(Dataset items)
■ ■ ■ ■ ■ ■ ■

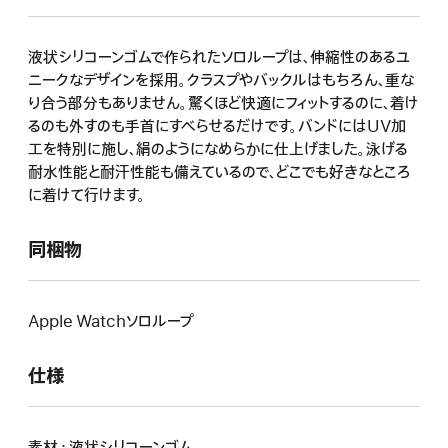
ま
す）
液状シリコーンゴムで作られたソロループは、伸縮性のあるユ
ニークなデザインを採用。クラスプやバックルはもちろん、重な
り合う部分もありません。驚くほど快適にフィットするのに、着け
るのも外すのも手首にすべらせるだけです。バンドにはUV加
工を特別に施し、絹のようになめらかに仕上げました。泳げる
耐水性能と耐汗性能も備えているので、どこでも好きなところ
に着けて行けます。
同梱物
Apple Watchソロループ
仕様
素材 : 液状シリコーンゴム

■ ■ ■ ■ ■ ■ ■

INSTRUCTION => Can you write out all of the rows above again, replacing "液状シリコーンゴム" with "フルオロエラストマー" and changing nothing else? Leave the pictures out.

TASK ANSWER =>
ま
す）
フルオロエラストマーで作られたソロループは、伸縮性のあるユ
ニークなデザインを採用。クラスプやバックルはもちろん、重な
り合う部分もありません。驚くほど快適にフィットするのに、着け
るのも外すのも手首にすべらせるだけです。バンドにはUV加
工を特別に施し、絹のようになめらかに仕上げました。泳げる
耐水性能と耐汗性能も備えているので、どこでも好きなところ
に着けて行けます。
同梱物
Apple Watchソロループ
仕様
素材 : フルオロエラストマー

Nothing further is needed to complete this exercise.